## Work instructions
1. Decide whether each statement below agrees with the essay about a book conference, and answer yes or no for each one, quoting the exact words from the essay that settle it: (a) Several people at the conference recognized the writer and asked for a signed copy. (b) The conference was held by the publisher of the writer's latest book. (c) The ring of stones was found near the railroad tracks.
2. Go on with the essay about a book conference, picking up right after its final sentence.

## Text segment
══════
Later, I walked back towards the railroad tracks and found a small ring of stones and a few blackened logs. It gave me a strange feeling, in that quiet place, knowing that someone had spent the night there. Someone had a drink, probably on their own. For all I knew, they were still there, resting in the shadows, waiting for me to move on.
* * * * *
Last week I walked through the large hall at a conference held by the publisher of my latest book. I hovered around the sales area, hoping to be noticed, hoping someone would look up at me, begin to think very hard, and then, as complete and utter joy took over their countenance, they would recognize me, grab my arm, pull me over to their small circle of friends and gush about the wonderful book I had just written. Everyone would sheepishly pull a copy of the book from their bags, shrug their shoulders as if to say they could not help themselves, then ask me to sign their copy.
This never happened. Not even once.
If Frodo would have offered me the Ring of Power at this conference, I’m afraid to say I would probably have humbly accepted. I grew giddy at even the possibility of fame. I wanted to be important, recognized. Thankfully, there are no questing hobbits in Orlando offering rings of power.
In hindsight I smile with embarrassment and see myself for what I am: a small boy riding a loud tricycle on a wooden deck, making an endless amount of noise, crashing into anything that gets in my way, then looking up at my Father with a sheepish grin before riding on. As if that is all I have been created to do.
Make noise. Crash into things.
But when I listen, when I really listen, I realize my true purpose is not located within a hundred miles of the latest conference, the most popular speakers. When I listen, really listen, the same Father I’m too content to ride circles around beckons me to follow him down a much-neglected path. A path of silence. A path of hiddenness.
At the end of the path lies a river. I follow Him out to the end, and we sit there, watching the ages pass.
This is me rocking a spike, oversized glasses, and headphones that are either playing “You Can’t Touch This” or “Go West Young Man.” Also, that’s either an Ocean Pacific or Bugle Boys sleeveless T because, obviously, who covers up guns like that? But even then, I cared most about good stories.
══════
## Stored data
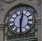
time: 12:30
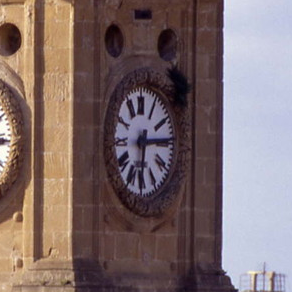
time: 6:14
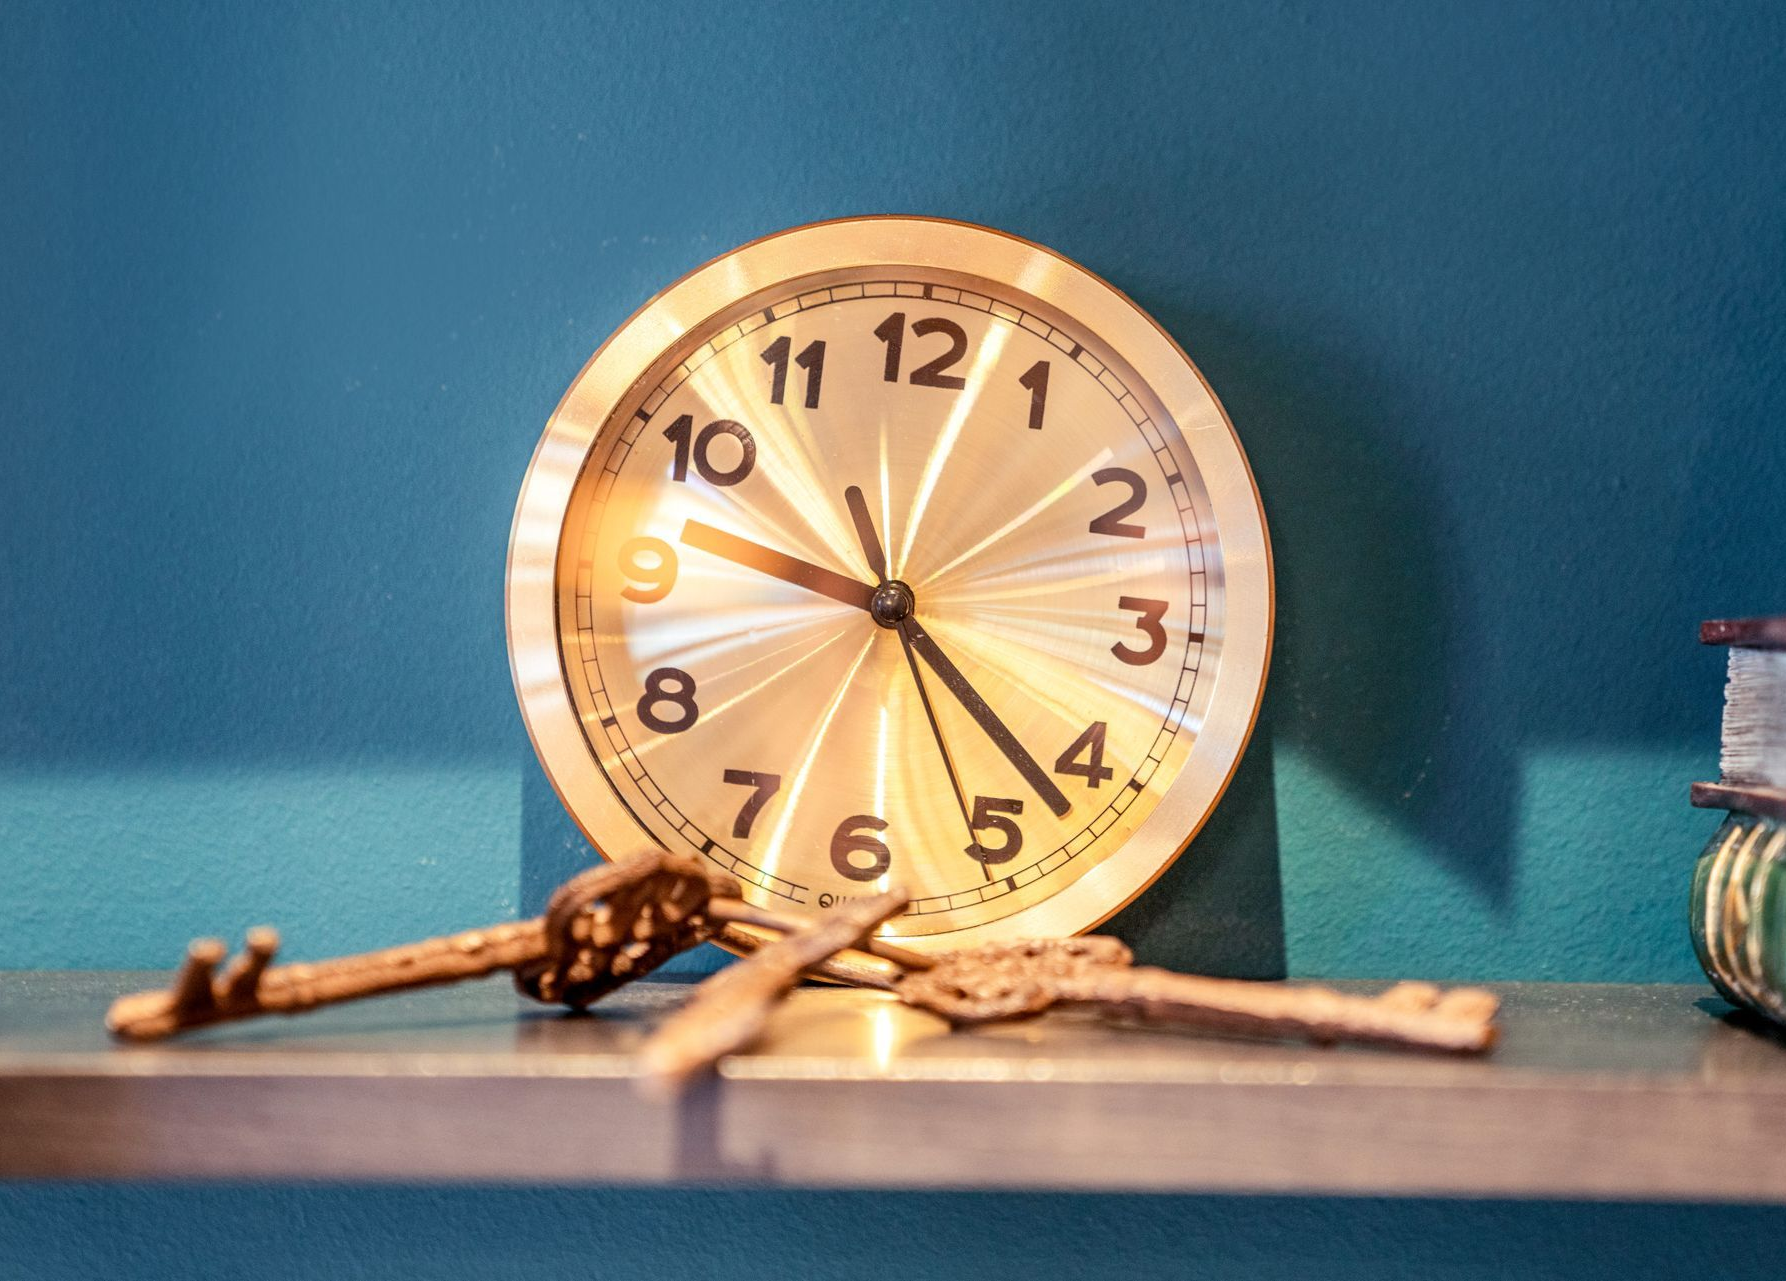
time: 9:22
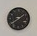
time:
══════
## Task-by-task answers
1.
(a) No: "This never happened. Not even once."
(b) Yes: "at a conference held by the publisher of my latest book"
(c) Yes: "I walked back towards the railroad tracks and found a small ring of stones and a few blackened logs."

2.
Back in early June, I sent my literary agent a text. We were expecting to hear a final decision from the publisher on Tuesday. It was Wednesday. I felt like so much depended on this. So many years. So many words.
“Any news?” I asked in the text.
She wrote back.
“Call me.”
* * * * *
In the dog days of August, circa 1985, I was a skinny 8-year-old reading The Lion, the Witch, and the Wardrobe on the farmhouse porch, waving away the flies. Cows mooed in the background. The thing I hated the most was mowing the lawn, or anything else that interrupted my reading.
We had no air conditioning in that massive farmhouse, only a handful of huge box fans to move the warm air around, and on especially hot nights I’d sleep on the floor in front of one of them, the loud hum drowning out the world. I attached a sheet to the fan so that it blew up around me in a dome shape. It was like sleeping inside of a cloud.
I read under that dome with a flashlight until long into the night, the pages flapping back and forth in the gale force. It was like my own world, my own universe. There was the smell of the farm, the scratchiness of the carpet, the weariness of my eyes growing heavy. There was nothing else.
I devoured books in those days. I drank them down straight. The best of them left me in something like a buzzing stupor, and I wandered the farm for weeks after finishing, drifting through the beautiful trance they left me in. I sat by the creek, fishing, and my mind followed the water, meandered all the way to the sea.
I felt a tangible ache for Narnia. I opened every closet twice, quickly, and peered deep into the darkness, hoping to see snow-laden branches or hear the voice of a faun.
* * * * *
In college I dove deep into writing. It started out as journaling, moved into poetry, and occasionally stumbled into a few, halting efforts at novels. I spent afternoons beside the Yellow Breeches, a narrow stream that wound its way through our campus. I wrote in pencil then. Words and words and words in a little red notebook I found in the basement just the other day. The eroded red notebook was hiding between old yearbooks and containers holding floppy disks. The words are barely visible now, rubbed raw by all those years, all those moves.
I wrote the first paragraphs of at least twenty novels that never went any further (I wonder about all of those characters, where they went, what ever happened to them). I wrote a fair amount on three novels, got far enough to realize I didn’t know what to do with the middle part. There was something about that section of a story that always felt awkward, always trailed off into mumbled plot lines that never recovered. I became bored writing them and figured that meant someone would get bored reading them. I set them aside or threw them away.
I finished writing one novel in those days, very short. Very not-good. I might know where it is, but I’d rather not look at it. If I do find it, I think I’ll burn it ceremoniously. Maybe on a floating bier.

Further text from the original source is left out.